Select Committee on Home Affairs Appendices to the Minutes of Evidence


Submitted by The Law Society

  The Society welcomes the scrutiny of the Government's anti-terrorism proposals by the Home Affairs Select Committee, but is concerned that the Bill itself will not be published until after the deadline for written and oral evidence. It is essential that the detail of the Bill is properly examined and debated to make certain that it strikes the right balance between dealing with the threat of terrorism, whilst ensuring that there is due process and that fairness and justice are maintained.

  The Society has particular concerns regarding the practicalities of some of the Home Secretary's proposals so far announced, which we highlight below.


  A particularly difficult issue thrown up by the Government's proposal to amend the Immigration and Asylum Act 1999 with regard to those suspected or convicted of terrorist involvement relates to the definition of terrorism. Consideration of how the definition of "terrorist" will be framed begs the question of whether individuals such as Nelson Mandela, or democracy campaigners in China, Tibet or Burma would come within its ambit. The Home Secretary must spell out the definition of terrorism and the standards of proof in relation to this very clearly. Whilst we accept that the decision as to which organisation should be categorised as a terrorist group is properly a political decision, the decision making process itself must be open and transparent, and subject to Parliamentary debate.

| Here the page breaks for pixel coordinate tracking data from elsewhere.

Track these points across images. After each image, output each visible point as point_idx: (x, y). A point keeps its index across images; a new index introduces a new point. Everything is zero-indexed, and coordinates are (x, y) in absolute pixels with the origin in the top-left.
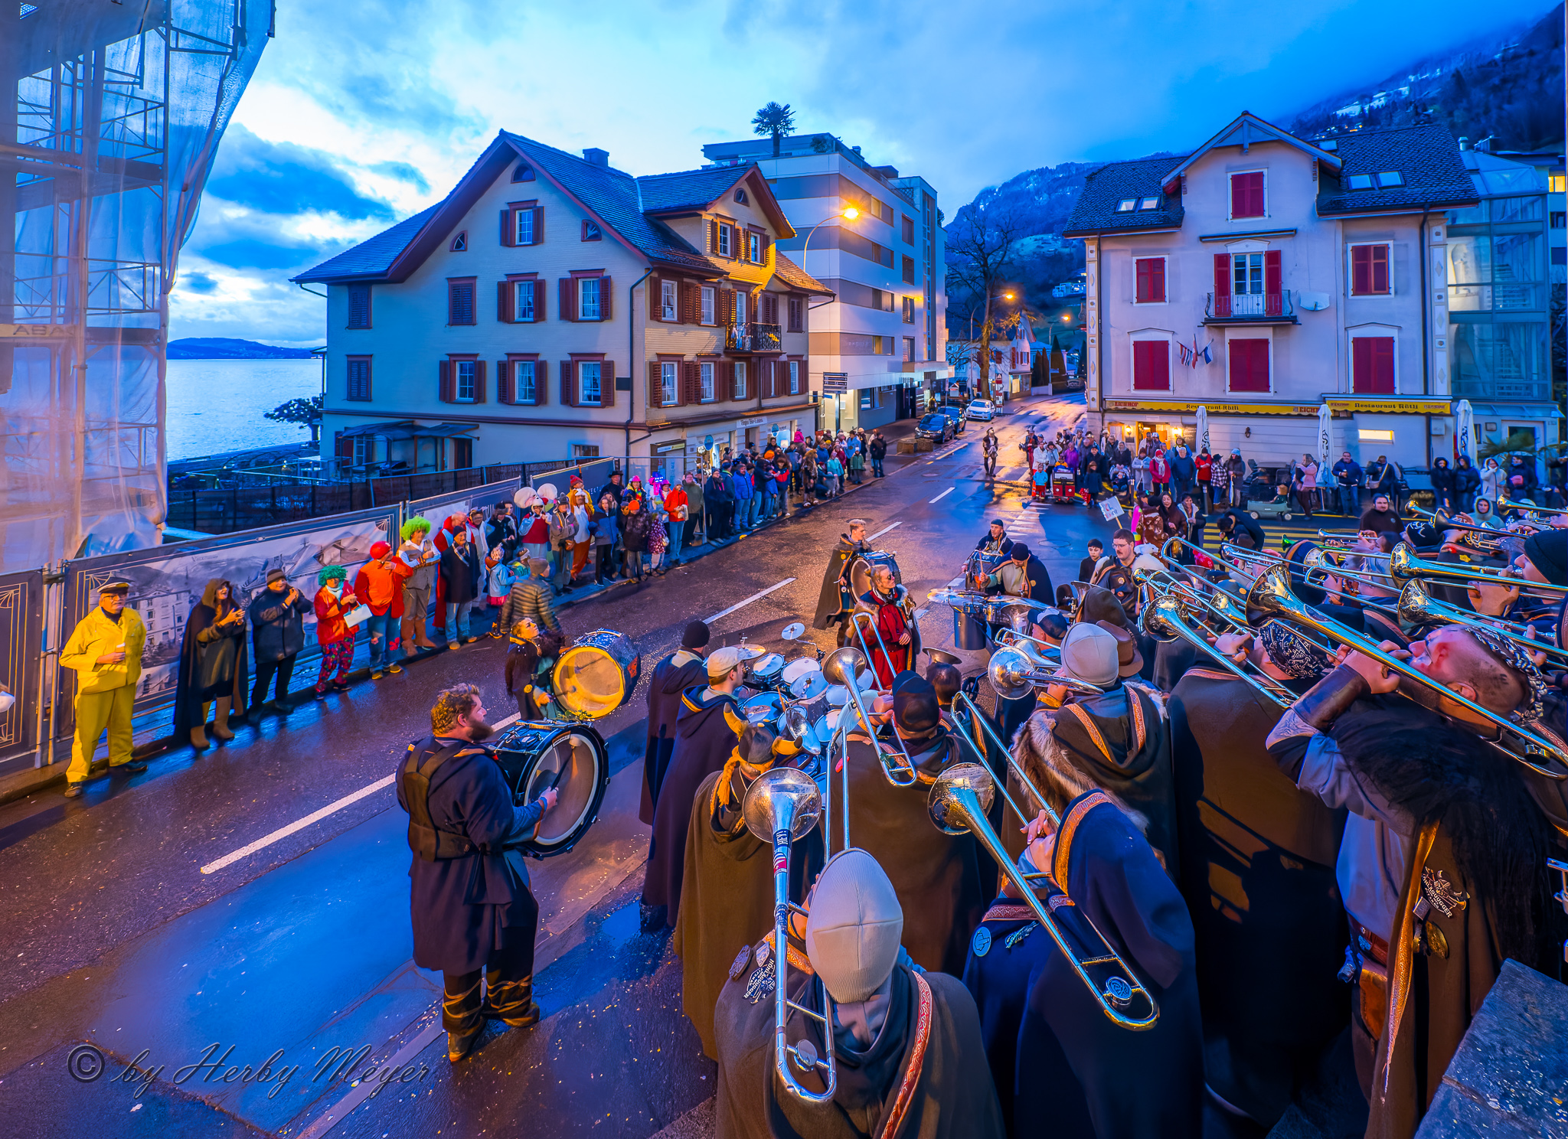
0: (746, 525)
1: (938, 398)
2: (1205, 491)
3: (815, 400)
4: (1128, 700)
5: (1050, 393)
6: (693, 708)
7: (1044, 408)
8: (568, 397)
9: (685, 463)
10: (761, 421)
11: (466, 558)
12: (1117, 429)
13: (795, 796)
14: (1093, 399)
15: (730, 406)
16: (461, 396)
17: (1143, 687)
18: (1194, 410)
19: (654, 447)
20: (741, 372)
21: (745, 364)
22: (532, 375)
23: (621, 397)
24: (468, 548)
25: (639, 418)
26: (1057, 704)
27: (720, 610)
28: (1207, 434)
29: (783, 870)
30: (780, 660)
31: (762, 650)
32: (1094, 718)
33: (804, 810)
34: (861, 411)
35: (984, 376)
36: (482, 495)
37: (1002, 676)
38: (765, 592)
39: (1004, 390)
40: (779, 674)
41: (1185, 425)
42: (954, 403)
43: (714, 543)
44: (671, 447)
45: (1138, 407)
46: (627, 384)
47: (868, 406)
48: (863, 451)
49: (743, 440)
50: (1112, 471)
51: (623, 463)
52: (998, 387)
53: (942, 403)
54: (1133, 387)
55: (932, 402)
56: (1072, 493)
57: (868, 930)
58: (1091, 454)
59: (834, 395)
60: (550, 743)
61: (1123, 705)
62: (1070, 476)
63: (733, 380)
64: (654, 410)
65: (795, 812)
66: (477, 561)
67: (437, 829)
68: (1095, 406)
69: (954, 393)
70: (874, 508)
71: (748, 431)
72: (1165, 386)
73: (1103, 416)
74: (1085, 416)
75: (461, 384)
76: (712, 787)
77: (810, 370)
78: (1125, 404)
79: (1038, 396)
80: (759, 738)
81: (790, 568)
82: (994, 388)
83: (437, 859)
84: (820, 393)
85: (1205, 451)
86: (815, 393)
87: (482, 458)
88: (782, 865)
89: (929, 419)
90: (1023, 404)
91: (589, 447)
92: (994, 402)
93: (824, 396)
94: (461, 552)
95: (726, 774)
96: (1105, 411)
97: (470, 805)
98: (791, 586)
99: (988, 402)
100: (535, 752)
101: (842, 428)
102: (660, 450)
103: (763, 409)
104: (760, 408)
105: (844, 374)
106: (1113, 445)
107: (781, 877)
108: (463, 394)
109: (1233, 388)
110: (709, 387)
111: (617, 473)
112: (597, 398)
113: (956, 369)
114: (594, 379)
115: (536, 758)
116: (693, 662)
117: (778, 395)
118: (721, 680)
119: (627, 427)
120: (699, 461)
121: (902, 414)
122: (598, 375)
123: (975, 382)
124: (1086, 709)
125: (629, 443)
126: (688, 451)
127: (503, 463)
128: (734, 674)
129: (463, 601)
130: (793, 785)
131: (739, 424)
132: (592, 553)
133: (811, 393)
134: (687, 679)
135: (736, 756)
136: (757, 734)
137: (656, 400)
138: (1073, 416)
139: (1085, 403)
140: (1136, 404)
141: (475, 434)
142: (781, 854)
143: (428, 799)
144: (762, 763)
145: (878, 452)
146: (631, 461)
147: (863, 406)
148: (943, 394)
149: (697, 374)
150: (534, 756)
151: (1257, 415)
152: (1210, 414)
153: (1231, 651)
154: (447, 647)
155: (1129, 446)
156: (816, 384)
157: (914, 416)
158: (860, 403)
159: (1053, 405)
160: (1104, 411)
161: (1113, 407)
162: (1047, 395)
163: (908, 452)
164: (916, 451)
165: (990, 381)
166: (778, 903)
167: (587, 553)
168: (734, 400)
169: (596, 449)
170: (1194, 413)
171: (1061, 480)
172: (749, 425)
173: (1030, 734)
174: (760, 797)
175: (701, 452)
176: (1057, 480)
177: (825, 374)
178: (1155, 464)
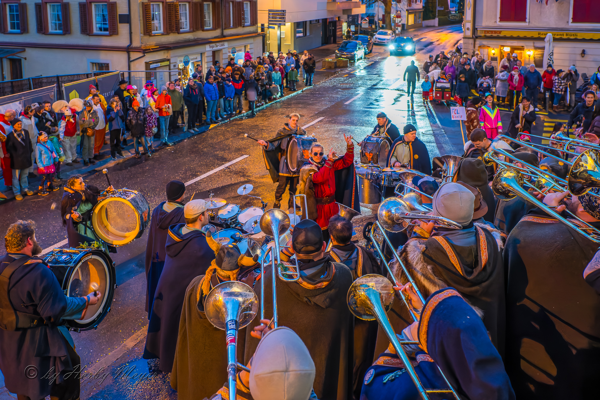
0: (214, 119)
1: (353, 28)
2: (547, 96)
3: (263, 30)
4: (477, 234)
5: (437, 25)
6: (176, 239)
7: (431, 36)
8: (86, 29)
9: (170, 76)
10: (223, 45)
11: (22, 139)
12: (485, 51)
13: (240, 299)
14: (468, 29)
15: (201, 35)
16: (11, 29)
17: (488, 227)
18: (543, 36)
19: (147, 64)
20: (209, 9)
21: (211, 4)
22: (60, 13)
23: (123, 28)
24: (23, 133)
25: (136, 43)
26: (427, 235)
27: (197, 176)
28: (552, 54)
29: (233, 343)
30: (236, 209)
31: (224, 202)
32: (453, 246)
33: (246, 309)
34: (296, 38)
35: (388, 12)
36: (30, 98)
37: (389, 216)
38: (228, 164)
39: (402, 22)
40: (236, 217)
41: (536, 48)
42: (365, 32)
43: (192, 131)
44: (159, 64)
45: (501, 35)
46: (126, 19)
47: (301, 35)
48: (297, 67)
49: (211, 59)
50: (480, 81)
51: (126, 75)
52: (398, 20)
53: (356, 32)
54: (498, 20)
55: (348, 32)
56: (449, 97)
57: (291, 376)
58: (465, 69)
59: (276, 27)
60: (80, 260)
61: (473, 239)
62: (448, 85)
63: (202, 16)
64: (146, 38)
65: (240, 311)
66: (30, 142)
67: (15, 310)
68: (469, 33)
69: (365, 25)
70: (304, 108)
71: (214, 53)
72: (523, 19)
73: (475, 41)
74: (461, 42)
75: (11, 20)
76: (199, 283)
77: (259, 8)
78: (492, 32)
79: (428, 27)
80: (230, 254)
81: (245, 148)
82: (394, 21)
83: (17, 329)
84: (266, 25)
85: (550, 66)
86: (263, 25)
87: (28, 73)
88: (232, 341)
89: (346, 44)
90: (416, 33)
91: (102, 64)
92: (394, 32)
93: (269, 27)
94: (19, 135)
95: (207, 276)
96: (477, 37)
97: (39, 294)
98: (245, 161)
99: (389, 32)
100: (72, 265)
101: (282, 51)
102: (152, 66)
103: (225, 37)
104: (223, 36)
105: (283, 11)
106: (481, 62)
107: (231, 348)
108: (13, 26)
109: (575, 20)
110: (185, 21)
111: (123, 82)
112: (106, 30)
113: (367, 7)
114: (103, 15)
115: (72, 269)
116: (178, 208)
117: (235, 26)
118: (194, 221)
119: (128, 50)
120: (179, 74)
121: (326, 41)
122: (106, 13)
123: (381, 17)
124: (448, 240)
125: (130, 61)
126: (172, 67)
127: (43, 76)
128: (203, 217)
129: (22, 168)
130: (239, 292)
131: (208, 48)
132: (108, 137)
133: (259, 25)
134: (175, 220)
135: (214, 265)
136: (228, 252)
137: (147, 31)
138: (453, 41)
139: (462, 32)
140: (500, 32)
141: (22, 55)
142: (231, 333)
143: (9, 292)
144: (231, 270)
145: (309, 68)
146: (132, 74)
147: (298, 35)
148: (356, 26)
149: (176, 11)
150: (72, 267)
151: (591, 40)
152: (555, 40)
153: (554, 204)
154: (14, 198)
155: (494, 64)
156: (263, 18)
157: (335, 42)
158: (296, 32)
159: (438, 34)
160: (475, 37)
161: (483, 35)
162: (434, 26)
163: (330, 68)
164: (336, 67)
165: (392, 15)
166: (230, 363)
167: (104, 138)
168: (203, 30)
169: (107, 66)
170: (543, 39)
171: (441, 88)
172: (215, 49)
173: (407, 254)
174: (216, 300)
175: (181, 67)
176: (439, 88)
177: (270, 11)
178: (511, 77)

  Furthermore, whether or not the Home Secretary has reasonable grounds for concluding that an individual is a member of a specified terrorist group or suspected of terrorist involvement must be a decision for the courts. A proper judicial process is crucial to ensure scrutiny of the otherwise unchallenged view of the security service as to who is a threat to national security. This is particularly necessary in view of experiences during the Gulf War, when British immigration laws were used to detain hundreds of innocent men from the Middle East on the misconceived basis that they were Iraqi agents or army officers. At the end of the war, none of the detainees were deported and some were paid compensation as a result of having been wrongly detained.


  Under Article 14 of the Universal Declaration of Human Rights, everybody has the right to seek asylum, and those suspected of terrorism should not therefore be excluded from accessing the asylum determination process. Each case should be considered on an individual basis and according to facts and evidence, not suspicions. In order to comply with international law, including the Refugee Convention, the process should begin with the determination of the claim for refugee status, and only then should the question of exclusion from the protection of the Convention be considered.

  All asylum seekers must have access to good quality legal advice throughout their case, both to protect their human rights and to ensure the efficient operation of the decision making process. Early access to good quality legal advice will improve the quality, fairness and integrity of the process as a whole and will facilitate good quality decision making from the outset, which would in turn lead to fewer appeals.

  We have very serious concerns about proposals to accelerate the court process and to streamline the existing judicial review procedure. Undue emphasis on speed militates against good and thorough decision making especially if not balanced by proper and good representation. Judicial review is a very important tool in practice, which ensures that the state does not exceed its powers. It has proved to be an essential safety net, protecting the rules of natural justice and ensuring the proper operation of the rule of law. It need not amount to a re-hearing of the facts, or to the courts substituting their judgment for the Home Secretary's—but it does ensure that if the Home Secretary were to take a decision for which there was no reasonable basis, the courts could provide a remedy.

  Whilst we appreciate the wish to deal with cases as efficiently and expeditiously as possible, this must not be done without proper safeguards and representation. There is a clear need for the courts to have scrutiny of issues relating to detention and exclusion, to ensure compliance with international law and due process in practice. There must be due process, particularly as the quality of initial decision making by the Home Office is far from satisfactory.


  We naturally welcome the fact that the Government does not propose to remove people in violation of Article 3 ECHR. However, we have concerns about the proposal to derogate from Article 5 ECHR to allow the indefinite detention of those who cannot be removed without violating Article 3. Not only are we concerned about the removal of the human rights of asylum seekers, the Government must be mindful of the need for the derogation to be approved by the EU organs. In Brannigan and McBride v UK (1994) 17 EHRR 117 the European Court accepted the validity of a derogation from Article 5, but said the derogation must be viewed by the Court as "strictly required by the exigencies of the crisis". There is no room for a wide margin of appreciation in relation to this test. Whether or not the Government's proposed derogation meets the test will be a matter for the European Court.

  Whatever the outcome of the question of the legality of the proposed derogation, and whilst we recognise the difficulties inherent in the current need to deal with terrorism, a transparent system which is properly open to judicial scrutiny must be put in place.


  We welcome in principle the proposal to create an offence of religious hatred. However, it is essential that the law is drafted with immense care to ensure that freedom of speech is not unduly inhibited or infringed.


  In view of the wide-ranging proposals in the Bill, a sunset clause should be included to ensure that its provisions can be debated and reviewed at a later stage.